Traudl Gutwein bläst scharfer Seewind ins Gesicht, erhebende New-Age-Musik setzt an, die "Aidaluna" tutet, Enyas Lied "Orinoco Flow" klingt aus den Lautsprechern, "sail away, sail away, sail away" tönt es über das Top-Deck, die "Aidaluna" bewegt sich langsam aus dem Hafenbecken in Lissabon, unter dem beeindruckenden Wahrzeichen der Stadt, der mehr als drei Kilometer langen Hängebrücke des 25. April hindurch, aufs offene Meer hinaus. Die Frau aus Rosenheim blickt lang auf die immer kleiner werdende Stadt zurück. "Das sind die Momente, wegen denen man auf dem Schiff ist, da kribbelt es bei mir. Wenn ich das Lied später wieder höre, denke ich daran zurück", sagt sie.

Traudl Gutwein und ihr Mann Peter sind seit ihrer ersten Kreuzfahrt vor fünf Jahren Aida-Fans, das Ritual des Enya-Lieds beim Auslaufen aus dem Hafen hat das Ehepaar schon einige Male auf anderen Aida-Schiffen erlebt. Damit zählen sie zu den vielen Wiederholungstätern auf der Jungfernfahrt der "Aidaluna", dem sechsten und funkelnagelneuen Schiff des Kreuzschifffahrtunternehmens Aida aus Rostock. Gemeinsam mit rund 1.500 weiteren Passagieren sind sie auf dem 252 Meter langen schwimmenden Club-Hotel mit dem auffälligen Kussmund zur Schiffstaufe am Samstag (4.4.) in Palma unterwegs.

--- --- ---

§ **Aufgabenliste**:
**a.** Schreiben Sie aus dem Bericht über die Jungfernfahrt der „Aidaluna“ die Stelle von „Traudl Gutwein und“ bis einschließlich „in Palma unterwegs.“ wortgetreu ab.
**b.** Setzen Sie den Bericht über die Jungfernfahrt der „Aidaluna“ nach seinem letzten Satz fort.

§ **Datenauszug**:
--- --- ---

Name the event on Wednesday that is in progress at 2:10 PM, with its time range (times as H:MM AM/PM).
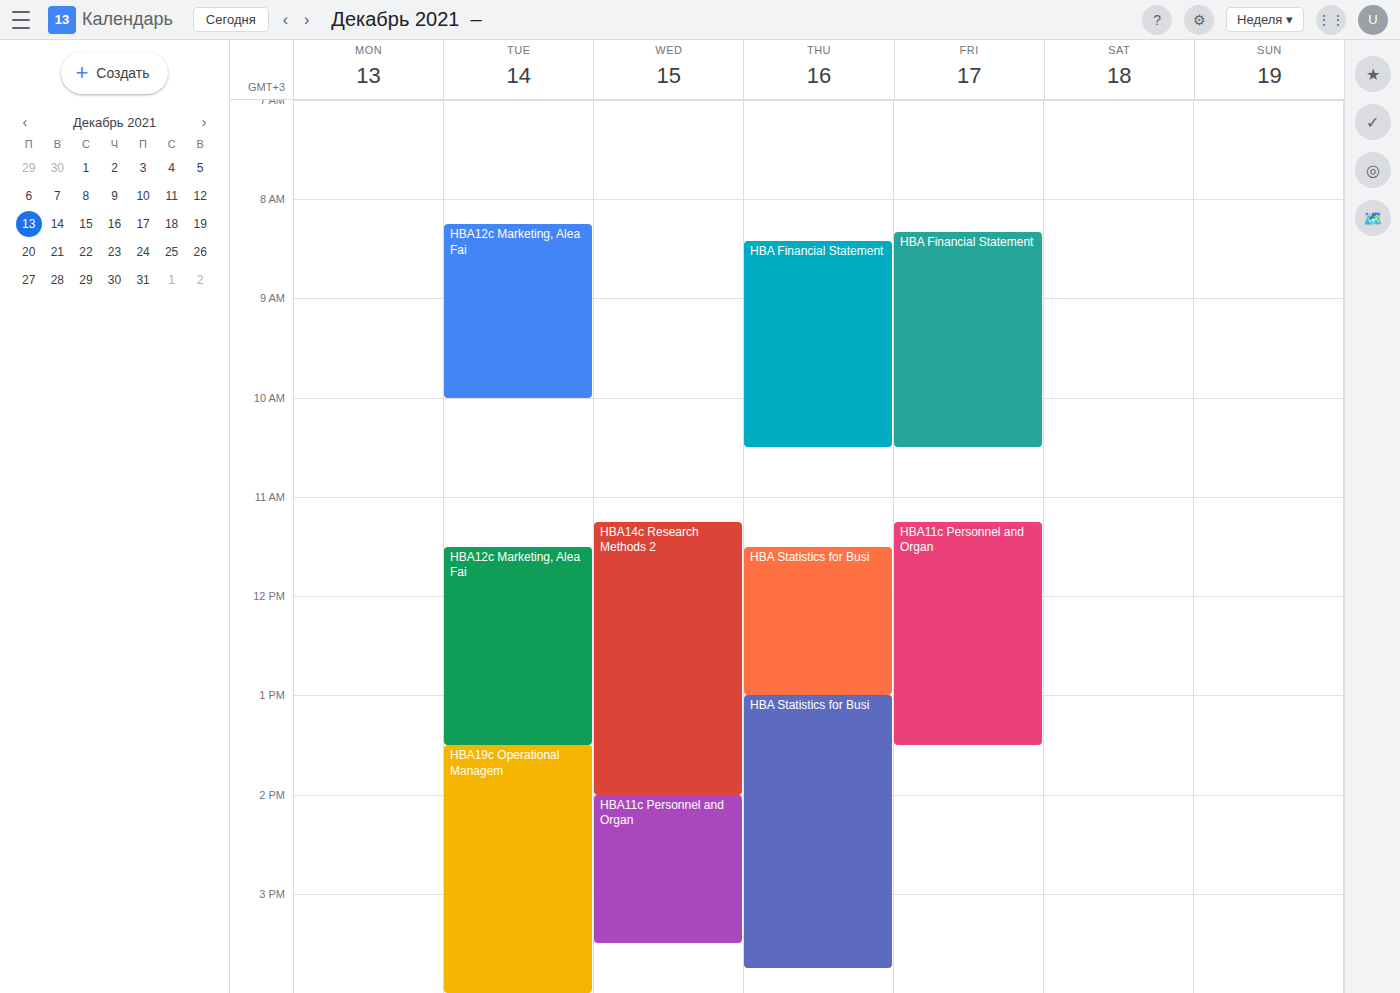
"HBA11c Personnel and Organ", 2:00 PM to 3:30 PM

--- --- ---

§ **Ergebnisse je Aufgabe**:
**a.**
Traudl Gutwein und ihr Mann Peter sind seit ihrer ersten Kreuzfahrt vor fünf Jahren Aida-Fans, das Ritual des Enya-Lieds beim Auslaufen aus dem Hafen hat das Ehepaar schon einige Male auf anderen Aida-Schiffen erlebt. Damit zählen sie zu den vielen Wiederholungstätern auf der Jungfernfahrt der "Aidaluna", dem sechsten und funkelnagelneuen Schiff des Kreuzschifffahrtunternehmens Aida aus Rostock. Gemeinsam mit rund 1.500 weiteren Passagieren sind sie auf dem 252 Meter langen schwimmenden Club-Hotel mit dem auffälligen Kussmund zur Schiffstaufe am Samstag (4.4.) in Palma unterwegs.

**b.**
Für die Fahrt über Le Havre, entlang der Iberischen Halbinsel über Santander, La Coruña, Lissabon, Cádiz und Tanger, durch die Straße von Gibraltar weiter nach Valencia und Barcelona haben sie pro Person mindestens 2.065 Euro bezahlt - Taufparty mit Star-Aufgebot, Feuerwerk und Gala-Buffet inklusive. Für die Feierlichkeiten im Hafen von Palma holt Aida die Pop-Gruppen Pur und Marquess, Sängerin Loona, Geiger David Garret und Comedian Kaya Yanar auf die Bühne. TV-Lady Barbara Schöneberger soll mit Moderator Pierre Geisensetter durchs Programm führen. Als Schiffspatin ist Top-Model Franziska Knuppe auserkoren. Eigens für das Ereignis steigen insgesamt noch fast 500 Künstler mit Begleitern und Journalisten auf die ?Aidaluna" zu.

Während der Reise ist noch nichts von dem zu erwartenden Tauftrubel zu spüren. Club-Direktor Harald Bernberger ist zufrieden. ?Es fühlt sich eher so an, als ob das Schiff schon seit vier Monaten unterwegs ist", sagt der gebürtige Salzburger. Das mag auch daran liegen, dass der Großteil der Köche, Kellner und ­Kabinenmädchen vorher schon auf anderen Aida-Schiffen gearbeitet hat. Insgesamt kümmern sich um die Gäste 646 Besatzungsmitglieder auf der zweiwöchigen Westeuropareise von Hamburg nach Mallorca, viele von ihnen stammen von den Philippinen, aus Indonesien und Indien.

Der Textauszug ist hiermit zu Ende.